FALLING FROM GRACE IN TEXAS: A Literary Response to the Demise of Paradise
Laura Furman, A. C. Greene, Robert Flynn, . . Wings Press, $16.95 (200pp) ISBN 978-0-930324-57-5
The Texas landscape, famous both for its mythic extent and the epic scale on which it has been despoiled, is the subject of this appealing but uneven protest anthology of environmentalist writings by associates of the Texas Institute of Letters. While the collection includes poetry and stories, it is dominated by short, sometimes perfunctory, essays. These include diatribes against the corrupt collusion between state environmental officials and developers, impressionistic surveys of ravaged oilfields and many pieces bemoaning the engulfment of pristine vistas and quaint old towns by polluted, sterile megalopolises. The best pieces, like Peter A.Y. Gunter's elegiac retrospective on his family's farm, evoke the land's vanished abundance.

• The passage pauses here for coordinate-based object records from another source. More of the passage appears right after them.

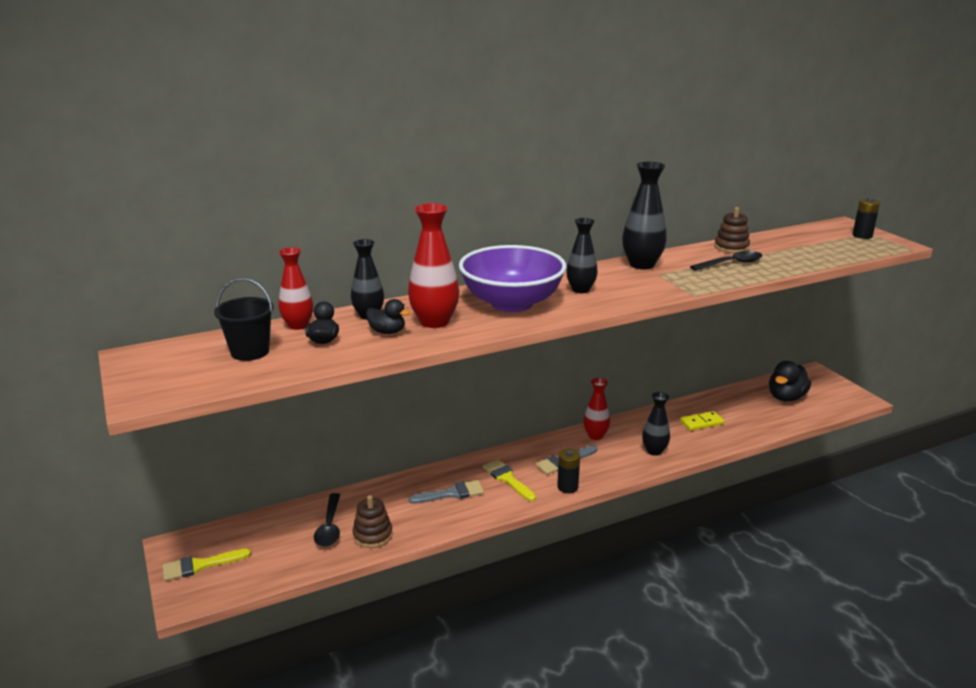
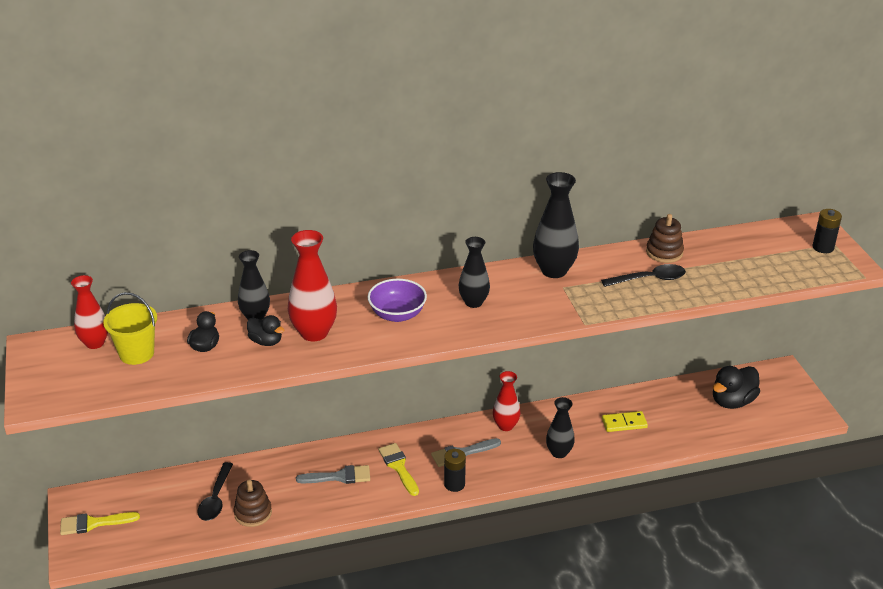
camera: 10 degrees right, 10 degrees up
(250, 352) = (136, 353): black bucket -> yellow bucket
(298, 325) = (187, 323): red vase -> red vase (95, 343)
(512, 303) = (397, 314): purple bowl -> purple bowl, size x0.56

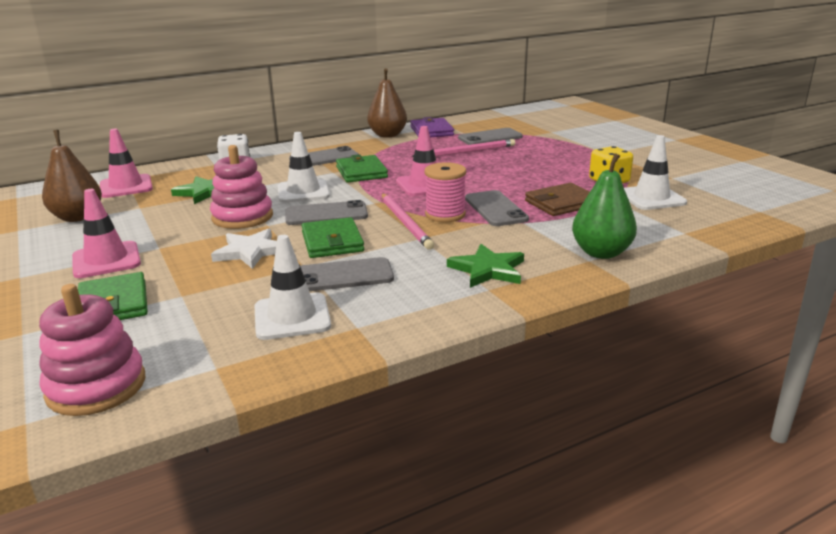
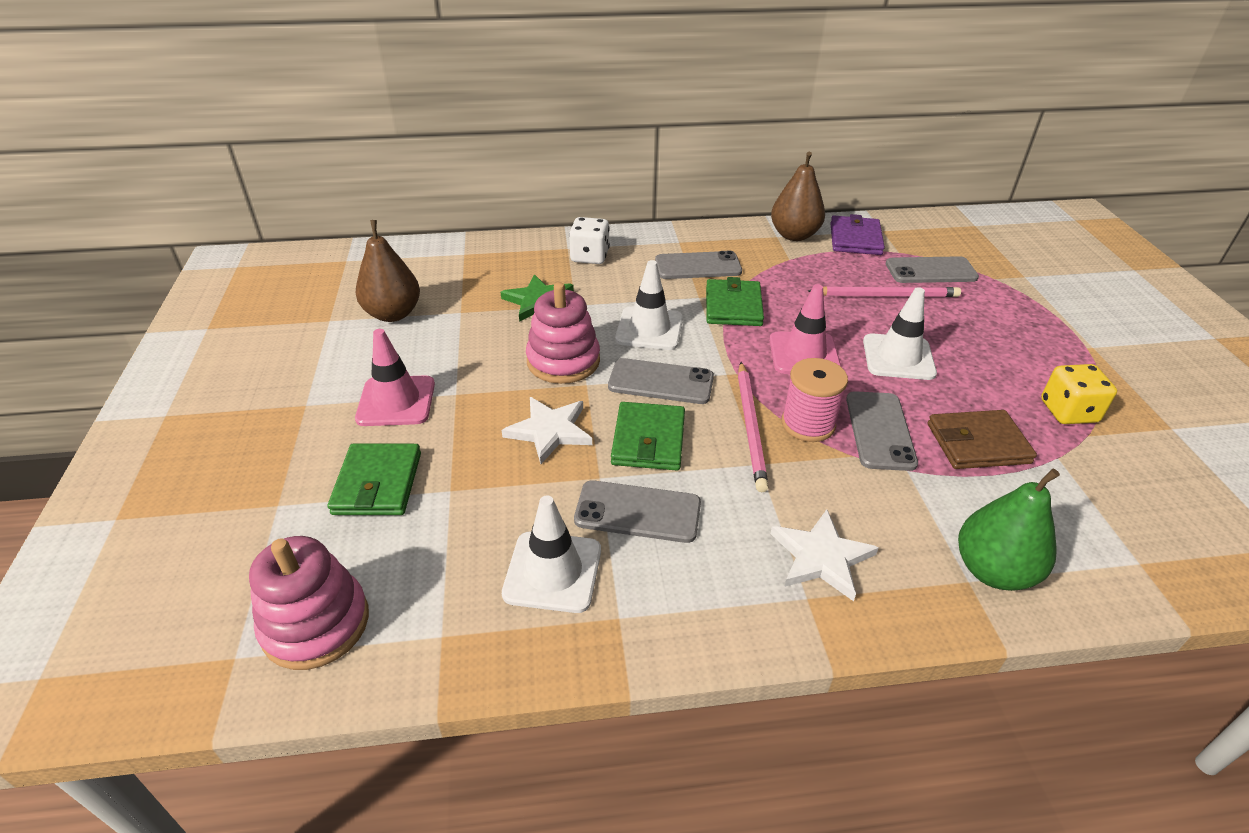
camera: 20 degrees right, 15 degrees up
(126, 187) = (459, 269): pink traffic cone -> none
(488, 269) = (821, 557): green star -> white star
(651, 198) = (1119, 468): white traffic cone -> white traffic cone (898, 357)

Sometimes, though, the contributors' exaltation of open space (Steven G. Kellman contends that "everyone needs an unpaved acre or two to think," while Bass, from his wilderness home in Montana, insists that "to know a deeper peace, I required the experience of tens or even hundreds of thousands of acres") nears a knee-jerk anti-urbanism; the writers never reflect that their longing to escape the city and live close to nature is what drives the leading edge of the exurban sprawl they deplore. The result is a mix of the mournful, the angry, the hopeful—sharp glimpses into personal feelings, but few clear insights into environmental issues.